BEGIN Extracted data

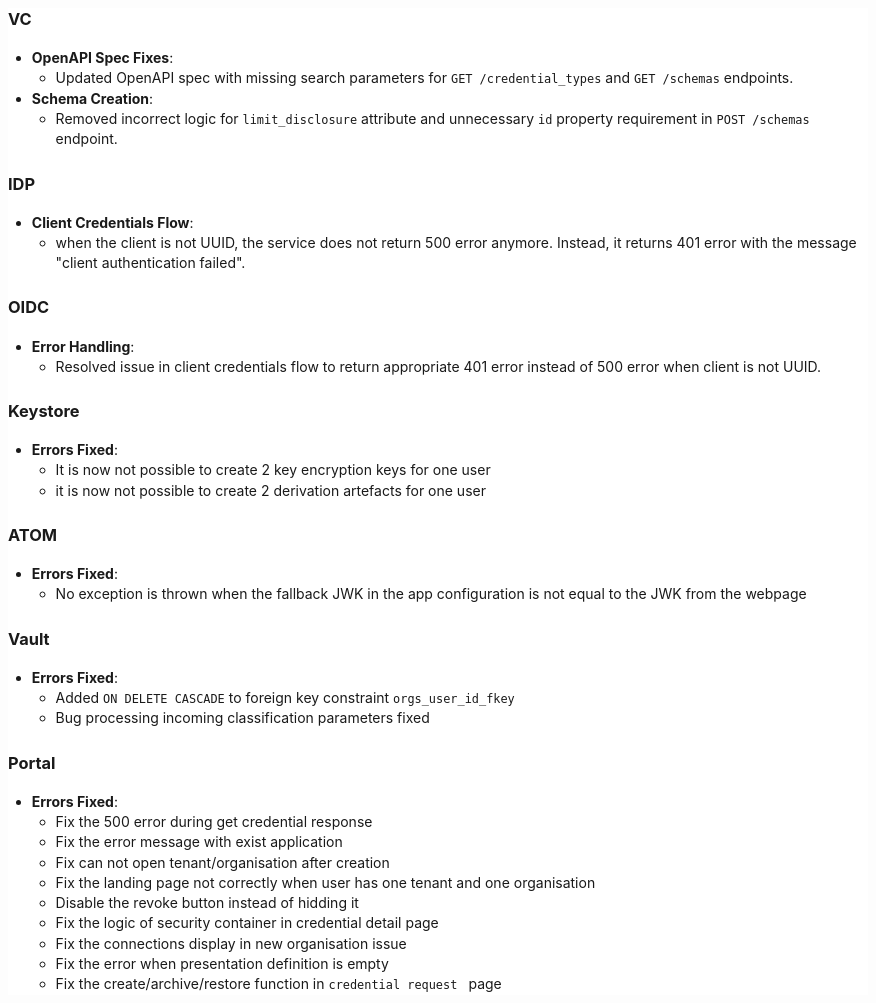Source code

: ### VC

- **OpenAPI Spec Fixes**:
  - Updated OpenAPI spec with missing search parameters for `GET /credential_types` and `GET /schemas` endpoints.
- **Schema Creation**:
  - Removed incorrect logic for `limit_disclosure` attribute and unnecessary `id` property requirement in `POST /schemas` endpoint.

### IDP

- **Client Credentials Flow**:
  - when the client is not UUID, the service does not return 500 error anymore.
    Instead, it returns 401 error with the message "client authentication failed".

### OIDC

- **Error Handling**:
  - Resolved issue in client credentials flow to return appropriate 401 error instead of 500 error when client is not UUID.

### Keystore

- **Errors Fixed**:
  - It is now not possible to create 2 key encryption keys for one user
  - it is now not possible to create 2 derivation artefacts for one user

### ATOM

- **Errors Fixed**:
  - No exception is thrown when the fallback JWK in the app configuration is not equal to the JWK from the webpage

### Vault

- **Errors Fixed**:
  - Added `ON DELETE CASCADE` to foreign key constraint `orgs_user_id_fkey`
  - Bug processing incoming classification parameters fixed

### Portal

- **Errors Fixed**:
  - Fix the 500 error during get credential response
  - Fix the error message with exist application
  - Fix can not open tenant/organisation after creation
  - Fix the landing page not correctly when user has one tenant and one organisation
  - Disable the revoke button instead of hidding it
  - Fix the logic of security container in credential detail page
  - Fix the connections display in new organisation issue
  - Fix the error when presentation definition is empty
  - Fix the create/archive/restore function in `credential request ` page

END Extracted data
BEGIN Extracted data

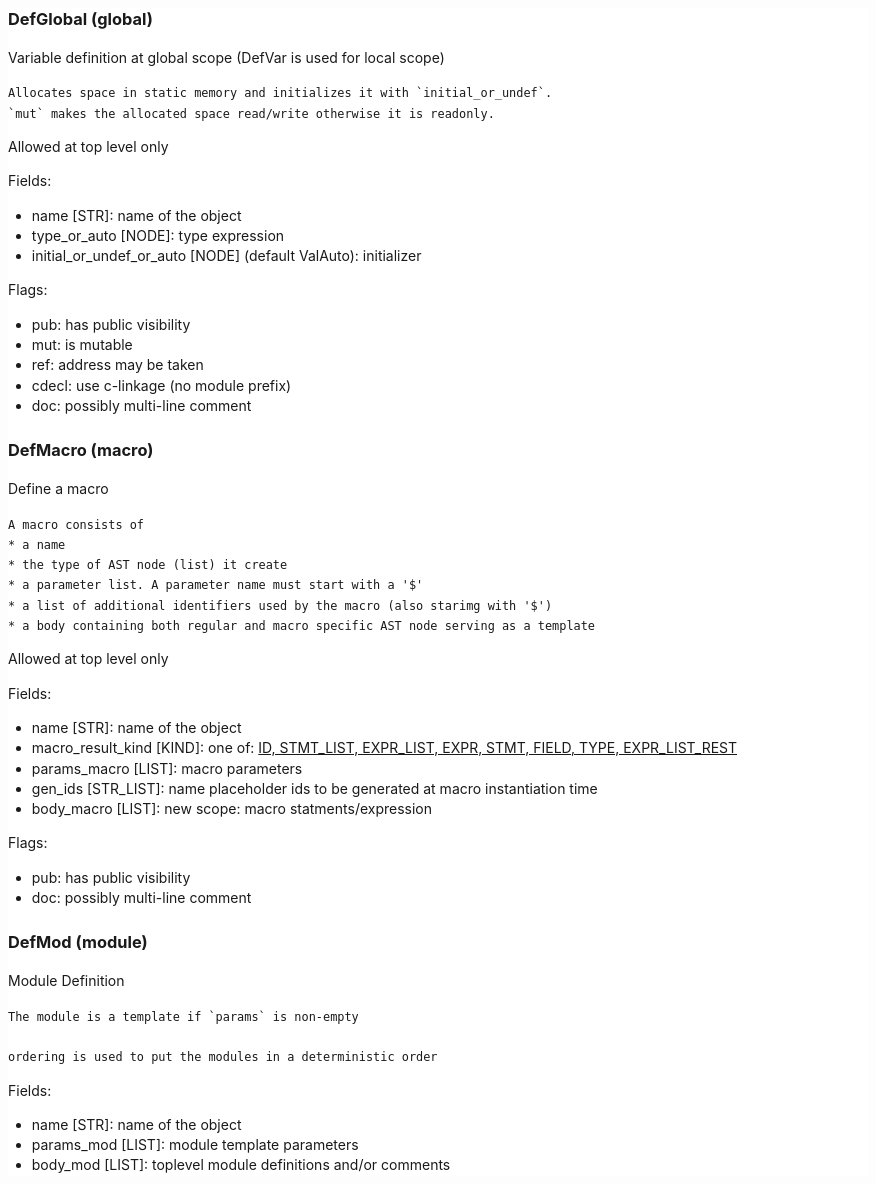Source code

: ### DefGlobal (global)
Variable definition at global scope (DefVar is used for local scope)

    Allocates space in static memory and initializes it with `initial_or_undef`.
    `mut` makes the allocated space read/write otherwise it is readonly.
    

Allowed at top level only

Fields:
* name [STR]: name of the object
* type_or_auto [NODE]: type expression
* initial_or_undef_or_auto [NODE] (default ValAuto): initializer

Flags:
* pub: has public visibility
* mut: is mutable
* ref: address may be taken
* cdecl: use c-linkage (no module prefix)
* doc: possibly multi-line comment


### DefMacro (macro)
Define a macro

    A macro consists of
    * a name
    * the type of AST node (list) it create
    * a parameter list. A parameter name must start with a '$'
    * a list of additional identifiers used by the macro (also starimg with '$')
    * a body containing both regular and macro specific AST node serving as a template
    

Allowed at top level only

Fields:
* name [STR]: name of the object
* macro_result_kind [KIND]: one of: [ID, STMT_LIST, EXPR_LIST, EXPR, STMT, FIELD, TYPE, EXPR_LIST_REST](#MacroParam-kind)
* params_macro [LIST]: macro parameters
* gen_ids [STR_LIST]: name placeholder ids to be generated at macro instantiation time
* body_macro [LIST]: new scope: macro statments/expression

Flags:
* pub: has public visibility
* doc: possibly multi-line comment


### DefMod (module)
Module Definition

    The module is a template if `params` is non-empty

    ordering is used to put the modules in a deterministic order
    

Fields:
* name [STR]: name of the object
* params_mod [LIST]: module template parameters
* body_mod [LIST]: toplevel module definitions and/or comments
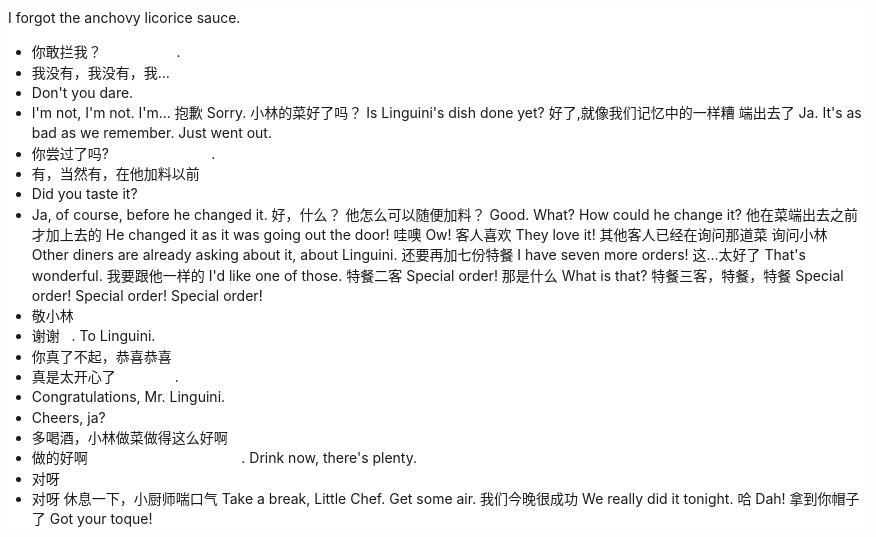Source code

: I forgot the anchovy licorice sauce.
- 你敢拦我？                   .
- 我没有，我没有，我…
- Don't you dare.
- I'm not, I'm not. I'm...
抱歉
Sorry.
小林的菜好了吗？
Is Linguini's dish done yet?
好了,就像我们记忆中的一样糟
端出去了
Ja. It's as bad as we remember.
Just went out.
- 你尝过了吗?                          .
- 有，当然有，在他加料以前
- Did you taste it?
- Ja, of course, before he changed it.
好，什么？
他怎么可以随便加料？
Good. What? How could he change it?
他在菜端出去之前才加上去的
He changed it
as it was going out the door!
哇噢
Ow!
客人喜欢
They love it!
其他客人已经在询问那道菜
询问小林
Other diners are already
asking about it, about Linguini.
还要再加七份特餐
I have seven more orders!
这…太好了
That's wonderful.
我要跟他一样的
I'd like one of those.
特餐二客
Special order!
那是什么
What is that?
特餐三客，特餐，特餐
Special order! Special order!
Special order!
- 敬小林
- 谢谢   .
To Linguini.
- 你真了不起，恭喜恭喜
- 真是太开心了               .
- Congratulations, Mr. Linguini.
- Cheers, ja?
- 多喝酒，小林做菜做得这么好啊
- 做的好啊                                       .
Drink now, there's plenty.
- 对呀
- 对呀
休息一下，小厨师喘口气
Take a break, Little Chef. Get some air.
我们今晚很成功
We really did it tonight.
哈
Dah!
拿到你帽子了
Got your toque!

END Extracted data
BEGIN Extracted data

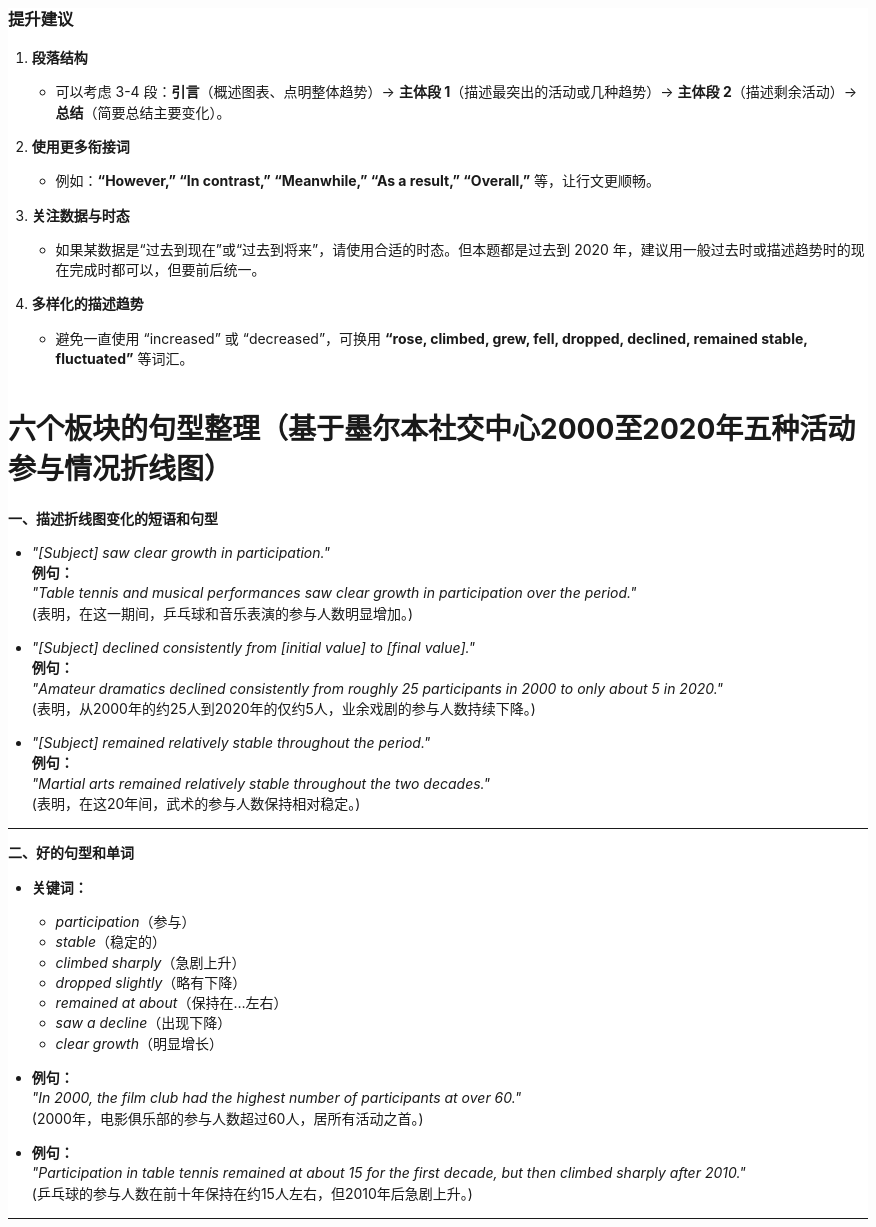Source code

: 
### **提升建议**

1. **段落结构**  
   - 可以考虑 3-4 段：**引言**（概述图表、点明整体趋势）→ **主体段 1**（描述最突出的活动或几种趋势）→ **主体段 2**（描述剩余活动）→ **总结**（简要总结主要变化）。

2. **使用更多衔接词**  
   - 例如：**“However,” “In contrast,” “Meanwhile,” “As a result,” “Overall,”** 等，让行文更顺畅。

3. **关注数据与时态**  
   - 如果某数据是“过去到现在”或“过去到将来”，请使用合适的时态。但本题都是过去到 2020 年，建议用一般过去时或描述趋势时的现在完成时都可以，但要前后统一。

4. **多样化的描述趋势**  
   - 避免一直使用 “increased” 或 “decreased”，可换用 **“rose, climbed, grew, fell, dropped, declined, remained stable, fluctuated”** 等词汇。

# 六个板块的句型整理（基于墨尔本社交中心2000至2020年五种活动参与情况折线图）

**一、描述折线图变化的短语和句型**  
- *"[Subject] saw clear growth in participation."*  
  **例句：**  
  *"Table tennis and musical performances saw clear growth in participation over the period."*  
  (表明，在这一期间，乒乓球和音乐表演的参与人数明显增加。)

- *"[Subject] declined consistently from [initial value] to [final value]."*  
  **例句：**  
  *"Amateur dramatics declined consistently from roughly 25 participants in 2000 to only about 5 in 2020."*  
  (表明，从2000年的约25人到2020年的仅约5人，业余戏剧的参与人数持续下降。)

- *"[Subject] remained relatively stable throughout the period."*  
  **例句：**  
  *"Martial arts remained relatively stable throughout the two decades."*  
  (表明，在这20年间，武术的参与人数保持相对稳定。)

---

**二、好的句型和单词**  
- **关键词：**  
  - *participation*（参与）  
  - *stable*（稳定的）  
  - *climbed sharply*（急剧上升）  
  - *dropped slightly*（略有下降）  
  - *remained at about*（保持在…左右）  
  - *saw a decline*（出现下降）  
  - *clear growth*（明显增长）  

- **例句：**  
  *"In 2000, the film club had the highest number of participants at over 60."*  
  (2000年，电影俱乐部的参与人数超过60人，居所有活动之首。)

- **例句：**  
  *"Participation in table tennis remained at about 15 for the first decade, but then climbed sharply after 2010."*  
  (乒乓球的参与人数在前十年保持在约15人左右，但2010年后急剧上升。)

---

END Extracted data

## [How to complete this task]
Copy out the listing's lines from the line with "Allocates space in" up to and including the line with "(default ValAuto): initializer", unchanged.

## [Written response]
    Allocates space in static memory and initializes it with `initial_or_undef`.
    `mut` makes the allocated space read/write otherwise it is readonly.
    

Allowed at top level only

Fields:
* name [STR]: name of the object
* type_or_auto [NODE]: type expression
* initial_or_undef_or_auto [NODE] (default ValAuto): initializer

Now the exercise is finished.